- _Activity_
Beginning with the line containing "- Countdown to" and ending with the last line, repeat the records exactly.

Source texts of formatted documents
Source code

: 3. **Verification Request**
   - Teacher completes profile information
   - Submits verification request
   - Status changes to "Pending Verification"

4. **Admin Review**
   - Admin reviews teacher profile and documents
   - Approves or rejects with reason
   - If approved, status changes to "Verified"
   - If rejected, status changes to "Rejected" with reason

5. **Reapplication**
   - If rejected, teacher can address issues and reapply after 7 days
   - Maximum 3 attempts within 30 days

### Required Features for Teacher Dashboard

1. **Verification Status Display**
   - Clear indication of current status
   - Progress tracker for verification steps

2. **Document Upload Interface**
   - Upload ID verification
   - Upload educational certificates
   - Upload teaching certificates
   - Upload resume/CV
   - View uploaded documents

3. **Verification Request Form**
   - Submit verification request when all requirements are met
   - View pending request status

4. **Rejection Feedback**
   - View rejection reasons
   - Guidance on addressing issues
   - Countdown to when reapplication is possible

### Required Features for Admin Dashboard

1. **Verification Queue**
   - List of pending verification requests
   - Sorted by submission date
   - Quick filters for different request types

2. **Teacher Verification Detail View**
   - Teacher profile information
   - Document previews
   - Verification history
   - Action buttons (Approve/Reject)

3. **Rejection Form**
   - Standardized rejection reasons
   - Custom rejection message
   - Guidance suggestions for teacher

- _Your solution_
   - Countdown to when reapplication is possible

### Required Features for Admin Dashboard

1. **Verification Queue**
   - List of pending verification requests
   - Sorted by submission date
   - Quick filters for different request types

2. **Teacher Verification Detail View**
   - Teacher profile information
   - Document previews
   - Verification history
   - Action buttons (Approve/Reject)

3. **Rejection Form**
   - Standardized rejection reasons
   - Custom rejection message
   - Guidance suggestions for teacher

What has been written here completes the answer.